Forgiveness in Reconciliation Between Japan and South Korea

Archbishop Desmond Tutu, in the face of the challenge of reconciliation in the post-Apartheid period South Africa, insisted that there will be no future without forgiveness (Tutu, 1999). However, such a condition—reconciliation without forgiveness – is what exists between Japan and Korea. There is political reconciliation, with the rebuilding of a new political and economic relationship based on a fair amount of mutual confidence being as far as it goes, but it is not based on any solid foundation of forgiveness. Japan and Korea concluded the Basic Agreement and the Claims Settlement and Economic Cooperation Agreement in 1965. These Agreements sought to normalise their diplomatic relationship and resolve a number of difficult political issues between the two nations, which remained from the time of Japan’s colonial rule of the Korean peninsula, “finally and completely.” Still, particularly since the 1990s, South Korea has made repeated requests for apologies and compensation to be given to the comfort women. Comfort women were young women from many parts of Asia, especially the Choson Peninsula, who were taken to Japanese military compounds and, in many cases, forced to provide sexual services to officers and soldiers in the Japanese Army before and during the Second World War. Below, I will discuss the nature and challenge of reconciliation through forgiveness with the issue of comfort women.
━━━━━━
● Required action 1:
Answer these questions from the text on reconciliation between Japan and South Korea:
(a) Who insisted that there will be no future without forgiveness?
(b) In what year did Japan and Korea conclude the Basic Agreement and the Claims Settlement and Economic Cooperation Agreement?
(c) Since when has South Korea made repeated requests for apologies and compensation for the comfort women?
● Required action 2: Rename "编辑" to "修改" in the listing and write out again only the lines starting with the line with "本帖最后由 惘时之轮 于 2020-2-10 18:08 编辑" and going on through the line with "本帖最后由 魔法使い2019 于 2020-2-10 18:09 编辑", leaving everything else in them unchanged.
The text and the listing are unrelated to each other.

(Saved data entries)
━━━━━━
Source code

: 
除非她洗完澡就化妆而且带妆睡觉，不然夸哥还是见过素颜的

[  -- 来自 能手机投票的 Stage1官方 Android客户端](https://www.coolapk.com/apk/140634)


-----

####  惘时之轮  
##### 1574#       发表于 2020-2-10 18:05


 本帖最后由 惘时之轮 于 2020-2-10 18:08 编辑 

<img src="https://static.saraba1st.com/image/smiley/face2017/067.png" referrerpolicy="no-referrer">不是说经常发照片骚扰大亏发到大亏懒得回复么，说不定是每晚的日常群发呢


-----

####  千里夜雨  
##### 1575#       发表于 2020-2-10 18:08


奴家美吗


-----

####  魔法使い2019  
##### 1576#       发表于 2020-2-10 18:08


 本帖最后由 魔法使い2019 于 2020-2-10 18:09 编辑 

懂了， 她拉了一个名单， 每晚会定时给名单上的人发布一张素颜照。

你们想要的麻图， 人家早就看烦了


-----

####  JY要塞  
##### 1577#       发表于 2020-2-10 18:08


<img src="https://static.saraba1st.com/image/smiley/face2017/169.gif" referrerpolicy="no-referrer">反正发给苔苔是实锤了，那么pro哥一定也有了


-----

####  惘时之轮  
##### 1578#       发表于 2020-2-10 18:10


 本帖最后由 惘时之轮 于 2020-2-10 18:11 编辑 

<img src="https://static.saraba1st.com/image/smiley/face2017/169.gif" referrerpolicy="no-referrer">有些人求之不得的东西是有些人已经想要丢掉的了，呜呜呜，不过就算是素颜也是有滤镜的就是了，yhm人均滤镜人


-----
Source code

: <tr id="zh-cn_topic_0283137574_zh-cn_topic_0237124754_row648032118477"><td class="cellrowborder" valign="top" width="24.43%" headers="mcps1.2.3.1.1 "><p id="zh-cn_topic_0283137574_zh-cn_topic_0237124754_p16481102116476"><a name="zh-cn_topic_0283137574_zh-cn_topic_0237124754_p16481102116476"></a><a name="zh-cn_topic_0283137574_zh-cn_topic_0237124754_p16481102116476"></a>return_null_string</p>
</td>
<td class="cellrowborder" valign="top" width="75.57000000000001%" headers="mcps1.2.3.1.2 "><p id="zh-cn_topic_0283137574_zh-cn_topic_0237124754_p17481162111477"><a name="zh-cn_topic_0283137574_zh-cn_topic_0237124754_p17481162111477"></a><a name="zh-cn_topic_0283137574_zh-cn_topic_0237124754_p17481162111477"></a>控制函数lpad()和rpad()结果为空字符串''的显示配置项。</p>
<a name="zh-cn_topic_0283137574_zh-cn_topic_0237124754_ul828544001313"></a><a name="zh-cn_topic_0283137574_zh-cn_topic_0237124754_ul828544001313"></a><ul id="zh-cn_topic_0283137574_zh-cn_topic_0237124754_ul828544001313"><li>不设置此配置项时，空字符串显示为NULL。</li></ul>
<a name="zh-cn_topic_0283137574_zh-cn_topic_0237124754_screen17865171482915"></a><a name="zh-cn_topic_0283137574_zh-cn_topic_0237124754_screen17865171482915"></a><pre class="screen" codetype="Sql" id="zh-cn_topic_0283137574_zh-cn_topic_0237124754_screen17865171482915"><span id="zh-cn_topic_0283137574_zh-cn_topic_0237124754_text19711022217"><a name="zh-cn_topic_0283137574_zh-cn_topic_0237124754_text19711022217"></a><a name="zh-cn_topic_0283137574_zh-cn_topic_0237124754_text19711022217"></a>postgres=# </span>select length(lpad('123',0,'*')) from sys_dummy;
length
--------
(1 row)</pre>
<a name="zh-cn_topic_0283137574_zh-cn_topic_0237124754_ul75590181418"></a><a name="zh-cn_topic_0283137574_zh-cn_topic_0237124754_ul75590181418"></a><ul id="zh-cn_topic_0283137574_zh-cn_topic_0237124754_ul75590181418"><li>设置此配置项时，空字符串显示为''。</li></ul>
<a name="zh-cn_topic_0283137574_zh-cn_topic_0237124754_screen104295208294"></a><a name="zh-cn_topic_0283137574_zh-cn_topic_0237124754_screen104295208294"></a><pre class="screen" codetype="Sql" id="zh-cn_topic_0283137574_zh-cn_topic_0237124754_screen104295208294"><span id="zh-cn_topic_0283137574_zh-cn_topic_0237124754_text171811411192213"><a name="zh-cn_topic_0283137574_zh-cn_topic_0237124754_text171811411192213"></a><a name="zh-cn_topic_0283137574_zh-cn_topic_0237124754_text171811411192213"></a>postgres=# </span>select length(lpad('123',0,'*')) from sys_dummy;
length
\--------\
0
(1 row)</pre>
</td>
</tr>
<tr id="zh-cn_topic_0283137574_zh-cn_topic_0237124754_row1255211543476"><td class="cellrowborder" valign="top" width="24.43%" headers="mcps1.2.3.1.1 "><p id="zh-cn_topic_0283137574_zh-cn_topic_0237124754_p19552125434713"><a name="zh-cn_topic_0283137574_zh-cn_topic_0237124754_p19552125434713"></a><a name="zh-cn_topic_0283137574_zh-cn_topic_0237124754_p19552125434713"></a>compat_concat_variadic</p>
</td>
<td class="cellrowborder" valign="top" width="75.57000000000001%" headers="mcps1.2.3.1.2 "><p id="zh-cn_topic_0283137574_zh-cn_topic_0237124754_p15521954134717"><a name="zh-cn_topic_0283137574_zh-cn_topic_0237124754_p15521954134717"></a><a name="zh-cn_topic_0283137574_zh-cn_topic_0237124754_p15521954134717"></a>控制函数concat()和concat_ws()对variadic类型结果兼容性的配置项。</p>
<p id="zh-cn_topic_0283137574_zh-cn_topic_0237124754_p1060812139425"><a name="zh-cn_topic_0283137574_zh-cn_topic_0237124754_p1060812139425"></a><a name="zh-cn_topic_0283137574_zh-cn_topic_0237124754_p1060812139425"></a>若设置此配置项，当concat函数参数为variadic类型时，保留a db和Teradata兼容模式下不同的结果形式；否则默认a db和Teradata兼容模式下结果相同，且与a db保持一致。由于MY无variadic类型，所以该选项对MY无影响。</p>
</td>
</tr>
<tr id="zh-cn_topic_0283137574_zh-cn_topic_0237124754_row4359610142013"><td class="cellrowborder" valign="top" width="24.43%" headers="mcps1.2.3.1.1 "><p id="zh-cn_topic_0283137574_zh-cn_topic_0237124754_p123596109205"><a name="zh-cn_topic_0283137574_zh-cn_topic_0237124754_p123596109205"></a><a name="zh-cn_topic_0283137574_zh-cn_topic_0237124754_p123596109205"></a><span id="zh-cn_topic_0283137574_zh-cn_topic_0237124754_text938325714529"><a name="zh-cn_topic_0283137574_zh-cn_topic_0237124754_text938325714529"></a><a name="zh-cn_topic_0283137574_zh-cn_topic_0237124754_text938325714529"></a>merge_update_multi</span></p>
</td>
━━━━━━
● Exercise solution 1:
(a) Archbishop Desmond Tutu
(b) 1965
(c) Since the 1990s

● Exercise solution 2:
 本帖最后由 惘时之轮 于 2020-2-10 18:08 修改 

<img src="https://static.saraba1st.com/image/smiley/face2017/067.png" referrerpolicy="no-referrer">不是说经常发照片骚扰大亏发到大亏懒得回复么，说不定是每晚的日常群发呢


-----

####  千里夜雨  
##### 1575#       发表于 2020-2-10 18:08


奴家美吗


-----

####  魔法使い2019  
##### 1576#       发表于 2020-2-10 18:08


 本帖最后由 魔法使い2019 于 2020-2-10 18:09 修改 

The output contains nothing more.